▸ Action item
In the essay about anxiety and dancing, shorten the paragraph beginning "This peace wouldn't be possible" into a bulleted list of its main facts.
== Page extract ==
I have worked hard to learn how to live around the type of day I am having. I am still working at it. It’s not an easy process. I am still learning how to live my life despite my crippling anxiety. As I have lived with myself for 24 years, I feel pretty confident knowing how to read my body and my mind, and knowing when I need to fight, and when I need to take flight. Some days, my anxiety gets so bad that I am in flight even before I step out of bed. But other days, other battles are worth the fight.

Dancing is a part of me. I am the best me when I am dancing. My Anxiety and my Depression know they aren’t allowed in the studio. They don’t get to me while I’m dancing. Anxiety has taken so much away from my life- but she will never take dancing from me.

I won’t let her.


2013. 15 years.


You lift me. You make me a better woman.


Thank you for twenty beautiful years of love, dedication, and dance.

My Best Self

As part of my journey toward mental wellness and stability, I have suffered through many of these times- feeling like I am not good enough, not being happy in my own skin, not even wanting to look at myself in the mirror.

I have not been feeling like my best self.

And when I’m not feeling like my best self, it’s really easy to start going down a path of terrible thoughts, spinning out of control. Once those thoughts start spinning, it’s really hard to think anything else.

When you live with a mental illness, not every day is going to be great. Not every day is even going to be good. Some days just suck. It is hard to find the motivation to complete mundane tasks.  It is hard to get out of bed.

It is hard to be me.

It is hard to be you.

I think it’s very difficult to be cognizant of the battles that everyone fights, whether they be on the inside of their heads or on the outside of their heads. Living with a mental illness doesn’t make this battle any easier. In fact, it makes it harder. Not only are you in constant Fight or Flight mode with every decision, every move you make- you are also fighting the battles that occur outside of your brain.

Each day, I wake up and for that brief five seconds, my brain forgets that she has to fight. She is not worried. She is not scared. She is not running. She is at peace.

I wish that I could extend those five seconds just a little bit longer every day. Because if I get to a point where my brain feels like she is safe and she doesn’t have to fight, maybe she will decide she likes herself. Maybe if she decides she likes herself, she’ll like me, too.

For now, I can count on my brain to like me when I am dancing. She loves me when I’m dancing. She is free when I’m dancing.

Raising the Barre Since 1997

Anxiety has taken many things from me.
She has taken my sanity, my comfort.
She has robbed me of experiences.
Anxiety screams at me constantly. She is louder than the voice inside my head.

There is one thing in the world that settles her.
As soon as I slide my feet into one of three pairs of shoes, she knows her time is up.

She can’t get to me when I am dancing.

I have been many, many things in the last twenty years. I’ve taken on different roles. I’ve played many parts. My weight has fluctuated. My face has changed. I have grown in so many different ways.
Three things in my life have been constant.

Anxiety.
Depression.

And dancing.

My favorite me is who I get to be when I am dancing. I am fearless. I am safe. I am free.
I am any personality I want to be. I am anything I want people to feel when they watch me perform.
I can feel the music move through my soul. My world is whole when my body is in a rhythm.

The hour and a half I get to spend in the studio on Wednesday nights is the only hour and a half of peace I get all week.
Peace of mind.
Peace and quiet.
The speakers could be shaking because of the volume of the music, and it is still the quietest my brain will be all week.

This peace wouldn’t be possible without the support of the greatest group of women in the entire world. Wednesday at 6:30, you are my entire heart. It’s been 8 years, and every week is better than the last. You make me a better dancer, and a better person. You push me to move, create, inspire. Each of you holds a place in my heart, and your love gets me through my darkest hours.

My mental illnesses have constantly let me down, disappointed me, hurt me, and stopped me from living my best life for the last twenty years, but that’s okay. Because at least dance has never given up on me.
===
== Information ==
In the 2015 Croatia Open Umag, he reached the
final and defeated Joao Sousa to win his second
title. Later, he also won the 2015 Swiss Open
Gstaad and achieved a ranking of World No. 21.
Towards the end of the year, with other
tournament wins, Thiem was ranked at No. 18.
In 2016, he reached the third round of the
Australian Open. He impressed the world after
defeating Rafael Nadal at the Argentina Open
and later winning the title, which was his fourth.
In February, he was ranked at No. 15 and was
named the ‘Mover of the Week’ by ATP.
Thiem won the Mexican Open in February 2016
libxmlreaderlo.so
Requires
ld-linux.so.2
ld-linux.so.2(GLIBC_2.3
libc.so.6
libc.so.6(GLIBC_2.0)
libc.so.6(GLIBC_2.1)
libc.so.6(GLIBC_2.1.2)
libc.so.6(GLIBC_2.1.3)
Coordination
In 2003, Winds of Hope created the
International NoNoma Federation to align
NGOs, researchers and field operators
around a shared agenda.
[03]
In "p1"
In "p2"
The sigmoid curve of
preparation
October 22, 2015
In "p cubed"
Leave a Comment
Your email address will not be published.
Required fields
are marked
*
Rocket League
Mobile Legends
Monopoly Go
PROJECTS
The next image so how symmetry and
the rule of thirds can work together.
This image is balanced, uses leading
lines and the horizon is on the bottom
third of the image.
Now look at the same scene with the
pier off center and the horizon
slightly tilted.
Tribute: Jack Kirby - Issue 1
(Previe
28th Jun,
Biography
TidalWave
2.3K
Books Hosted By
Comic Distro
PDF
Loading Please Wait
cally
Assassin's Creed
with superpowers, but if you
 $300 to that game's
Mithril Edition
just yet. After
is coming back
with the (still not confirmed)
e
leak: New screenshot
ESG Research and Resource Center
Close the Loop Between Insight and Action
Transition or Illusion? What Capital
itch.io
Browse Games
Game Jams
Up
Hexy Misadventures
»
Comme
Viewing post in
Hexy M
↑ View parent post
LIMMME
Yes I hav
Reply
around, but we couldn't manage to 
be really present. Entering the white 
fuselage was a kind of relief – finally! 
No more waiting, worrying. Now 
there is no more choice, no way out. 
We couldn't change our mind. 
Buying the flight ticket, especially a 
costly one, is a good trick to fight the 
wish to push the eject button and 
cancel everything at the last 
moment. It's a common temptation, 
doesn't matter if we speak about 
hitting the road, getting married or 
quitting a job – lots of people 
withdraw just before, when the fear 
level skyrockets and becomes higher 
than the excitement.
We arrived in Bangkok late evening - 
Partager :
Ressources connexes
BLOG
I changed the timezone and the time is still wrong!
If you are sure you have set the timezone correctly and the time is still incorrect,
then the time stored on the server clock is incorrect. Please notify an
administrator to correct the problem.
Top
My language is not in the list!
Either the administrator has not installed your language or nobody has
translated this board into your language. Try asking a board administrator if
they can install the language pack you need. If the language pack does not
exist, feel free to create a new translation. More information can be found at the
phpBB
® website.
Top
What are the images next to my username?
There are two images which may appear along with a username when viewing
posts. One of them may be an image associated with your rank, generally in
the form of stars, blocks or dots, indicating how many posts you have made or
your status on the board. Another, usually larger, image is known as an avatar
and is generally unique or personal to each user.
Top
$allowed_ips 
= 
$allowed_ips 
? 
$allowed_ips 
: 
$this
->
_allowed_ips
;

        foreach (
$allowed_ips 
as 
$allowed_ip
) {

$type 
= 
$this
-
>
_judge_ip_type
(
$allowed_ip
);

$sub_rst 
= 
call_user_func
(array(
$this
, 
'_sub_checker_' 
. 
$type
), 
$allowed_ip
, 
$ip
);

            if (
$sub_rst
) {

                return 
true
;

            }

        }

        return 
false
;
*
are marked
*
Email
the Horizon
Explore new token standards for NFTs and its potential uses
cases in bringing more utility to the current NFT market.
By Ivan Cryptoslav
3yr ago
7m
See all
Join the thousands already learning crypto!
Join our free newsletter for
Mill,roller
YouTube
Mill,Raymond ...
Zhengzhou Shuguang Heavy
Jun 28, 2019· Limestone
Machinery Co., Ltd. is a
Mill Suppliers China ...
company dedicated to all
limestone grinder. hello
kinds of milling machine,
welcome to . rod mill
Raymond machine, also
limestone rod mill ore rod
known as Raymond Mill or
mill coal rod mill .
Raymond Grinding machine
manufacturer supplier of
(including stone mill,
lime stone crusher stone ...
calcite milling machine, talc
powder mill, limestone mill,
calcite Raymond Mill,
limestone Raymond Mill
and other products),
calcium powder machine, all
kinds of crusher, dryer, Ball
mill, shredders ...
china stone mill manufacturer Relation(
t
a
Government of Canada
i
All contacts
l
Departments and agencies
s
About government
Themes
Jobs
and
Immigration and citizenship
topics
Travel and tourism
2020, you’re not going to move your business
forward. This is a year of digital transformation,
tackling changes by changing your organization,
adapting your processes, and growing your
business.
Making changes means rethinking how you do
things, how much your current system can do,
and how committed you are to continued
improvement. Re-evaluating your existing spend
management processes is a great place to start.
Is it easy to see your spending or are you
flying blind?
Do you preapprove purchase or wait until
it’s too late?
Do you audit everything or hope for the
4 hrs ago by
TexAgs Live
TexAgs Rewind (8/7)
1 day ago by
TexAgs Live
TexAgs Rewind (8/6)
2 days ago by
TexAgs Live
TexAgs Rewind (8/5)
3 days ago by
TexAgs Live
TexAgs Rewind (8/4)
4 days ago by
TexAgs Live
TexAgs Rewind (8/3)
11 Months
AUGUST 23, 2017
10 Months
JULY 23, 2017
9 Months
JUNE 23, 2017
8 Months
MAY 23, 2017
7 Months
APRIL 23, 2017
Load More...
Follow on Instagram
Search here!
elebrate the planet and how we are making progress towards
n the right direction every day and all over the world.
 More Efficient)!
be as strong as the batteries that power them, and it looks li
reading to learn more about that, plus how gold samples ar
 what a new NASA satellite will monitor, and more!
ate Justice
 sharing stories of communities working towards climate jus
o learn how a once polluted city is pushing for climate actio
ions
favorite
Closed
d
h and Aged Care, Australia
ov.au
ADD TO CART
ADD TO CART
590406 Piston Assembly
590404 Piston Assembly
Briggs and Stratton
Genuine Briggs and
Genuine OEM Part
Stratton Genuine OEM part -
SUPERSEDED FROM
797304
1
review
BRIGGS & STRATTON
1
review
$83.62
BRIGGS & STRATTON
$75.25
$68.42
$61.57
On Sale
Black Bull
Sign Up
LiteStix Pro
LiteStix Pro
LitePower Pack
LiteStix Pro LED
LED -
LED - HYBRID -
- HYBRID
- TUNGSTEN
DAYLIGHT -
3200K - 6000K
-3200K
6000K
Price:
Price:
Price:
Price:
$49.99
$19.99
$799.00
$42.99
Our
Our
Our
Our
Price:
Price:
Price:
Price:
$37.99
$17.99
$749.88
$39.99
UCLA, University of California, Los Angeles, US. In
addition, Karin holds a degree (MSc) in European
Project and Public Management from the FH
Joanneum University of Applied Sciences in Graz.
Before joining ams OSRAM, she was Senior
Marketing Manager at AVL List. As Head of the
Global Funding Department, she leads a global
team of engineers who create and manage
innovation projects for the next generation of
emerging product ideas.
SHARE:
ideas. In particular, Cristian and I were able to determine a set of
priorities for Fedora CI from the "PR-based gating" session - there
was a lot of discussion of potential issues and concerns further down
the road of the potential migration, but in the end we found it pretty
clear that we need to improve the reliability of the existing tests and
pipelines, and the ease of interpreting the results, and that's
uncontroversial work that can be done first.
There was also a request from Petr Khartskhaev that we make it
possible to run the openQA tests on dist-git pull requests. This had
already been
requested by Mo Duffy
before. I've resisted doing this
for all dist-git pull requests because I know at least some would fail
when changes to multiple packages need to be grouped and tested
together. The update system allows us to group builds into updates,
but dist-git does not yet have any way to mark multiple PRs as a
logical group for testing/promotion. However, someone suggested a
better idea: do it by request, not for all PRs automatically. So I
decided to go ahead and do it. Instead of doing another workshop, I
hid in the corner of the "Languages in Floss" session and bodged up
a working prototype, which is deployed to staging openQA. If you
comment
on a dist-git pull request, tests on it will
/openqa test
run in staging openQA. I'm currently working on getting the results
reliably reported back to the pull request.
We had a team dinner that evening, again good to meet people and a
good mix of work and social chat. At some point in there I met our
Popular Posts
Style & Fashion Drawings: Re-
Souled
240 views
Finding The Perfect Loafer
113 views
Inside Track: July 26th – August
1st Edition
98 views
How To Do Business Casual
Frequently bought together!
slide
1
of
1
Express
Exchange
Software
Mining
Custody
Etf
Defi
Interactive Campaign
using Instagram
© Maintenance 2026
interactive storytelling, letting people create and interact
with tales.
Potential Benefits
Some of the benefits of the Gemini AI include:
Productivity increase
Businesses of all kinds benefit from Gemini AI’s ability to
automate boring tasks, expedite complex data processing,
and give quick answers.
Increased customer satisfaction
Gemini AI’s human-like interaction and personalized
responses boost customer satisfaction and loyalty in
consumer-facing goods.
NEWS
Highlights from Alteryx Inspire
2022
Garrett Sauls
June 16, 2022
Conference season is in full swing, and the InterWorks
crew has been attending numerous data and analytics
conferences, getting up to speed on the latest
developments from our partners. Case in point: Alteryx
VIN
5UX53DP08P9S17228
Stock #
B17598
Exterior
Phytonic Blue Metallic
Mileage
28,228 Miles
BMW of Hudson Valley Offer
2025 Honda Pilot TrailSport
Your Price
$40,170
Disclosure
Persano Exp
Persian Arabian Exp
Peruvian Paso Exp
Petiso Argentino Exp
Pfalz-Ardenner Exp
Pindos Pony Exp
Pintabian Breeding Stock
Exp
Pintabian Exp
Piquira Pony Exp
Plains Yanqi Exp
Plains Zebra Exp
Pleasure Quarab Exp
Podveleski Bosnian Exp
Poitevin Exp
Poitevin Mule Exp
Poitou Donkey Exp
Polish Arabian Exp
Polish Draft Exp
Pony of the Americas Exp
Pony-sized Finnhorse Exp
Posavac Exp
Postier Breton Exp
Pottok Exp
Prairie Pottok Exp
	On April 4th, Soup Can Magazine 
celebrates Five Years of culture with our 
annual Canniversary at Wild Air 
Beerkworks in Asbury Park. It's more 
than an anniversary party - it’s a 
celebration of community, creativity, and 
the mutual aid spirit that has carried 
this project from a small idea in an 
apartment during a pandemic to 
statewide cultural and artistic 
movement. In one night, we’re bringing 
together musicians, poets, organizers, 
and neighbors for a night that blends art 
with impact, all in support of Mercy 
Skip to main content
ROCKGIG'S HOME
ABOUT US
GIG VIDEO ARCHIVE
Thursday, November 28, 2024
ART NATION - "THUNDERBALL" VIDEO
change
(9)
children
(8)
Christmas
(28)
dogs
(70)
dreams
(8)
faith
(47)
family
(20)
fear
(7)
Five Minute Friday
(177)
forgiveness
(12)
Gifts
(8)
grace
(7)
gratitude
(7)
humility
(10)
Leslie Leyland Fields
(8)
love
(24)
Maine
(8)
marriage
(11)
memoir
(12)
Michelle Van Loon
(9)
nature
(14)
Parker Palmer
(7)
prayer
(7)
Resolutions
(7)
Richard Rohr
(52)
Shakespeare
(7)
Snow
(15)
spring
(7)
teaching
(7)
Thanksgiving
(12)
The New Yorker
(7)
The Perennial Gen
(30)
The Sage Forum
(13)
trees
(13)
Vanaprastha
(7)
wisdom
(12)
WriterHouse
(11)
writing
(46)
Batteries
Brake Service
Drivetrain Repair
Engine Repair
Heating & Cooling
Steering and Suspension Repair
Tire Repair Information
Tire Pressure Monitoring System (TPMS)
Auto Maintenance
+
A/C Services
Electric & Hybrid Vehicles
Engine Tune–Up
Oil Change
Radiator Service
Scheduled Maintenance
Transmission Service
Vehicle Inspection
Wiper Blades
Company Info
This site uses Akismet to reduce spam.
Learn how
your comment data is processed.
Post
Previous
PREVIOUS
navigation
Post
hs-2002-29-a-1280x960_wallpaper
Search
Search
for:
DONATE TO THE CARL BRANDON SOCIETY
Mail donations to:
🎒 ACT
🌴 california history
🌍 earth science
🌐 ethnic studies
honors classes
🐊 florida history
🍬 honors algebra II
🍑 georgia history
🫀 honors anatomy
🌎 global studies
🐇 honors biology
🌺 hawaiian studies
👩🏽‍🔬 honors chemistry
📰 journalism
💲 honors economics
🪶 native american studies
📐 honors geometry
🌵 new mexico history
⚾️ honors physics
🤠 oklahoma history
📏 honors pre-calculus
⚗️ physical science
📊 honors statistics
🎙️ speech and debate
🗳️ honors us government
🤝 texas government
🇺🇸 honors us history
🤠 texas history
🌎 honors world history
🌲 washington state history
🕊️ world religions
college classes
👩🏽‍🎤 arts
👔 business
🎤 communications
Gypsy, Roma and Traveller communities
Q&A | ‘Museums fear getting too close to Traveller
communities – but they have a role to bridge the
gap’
===
▸ Answer below
- This peace depends on the support of a group of women, whom I call the greatest in the world.
- The group meets Wednesday at 6:30 and is my entire heart.
- We have been together 8 years, and every week is better than the last.
- They make me a better dancer and a better person, and they push me to move, create and inspire.
- Each of them holds a place in my heart, and their love gets me through my darkest hours.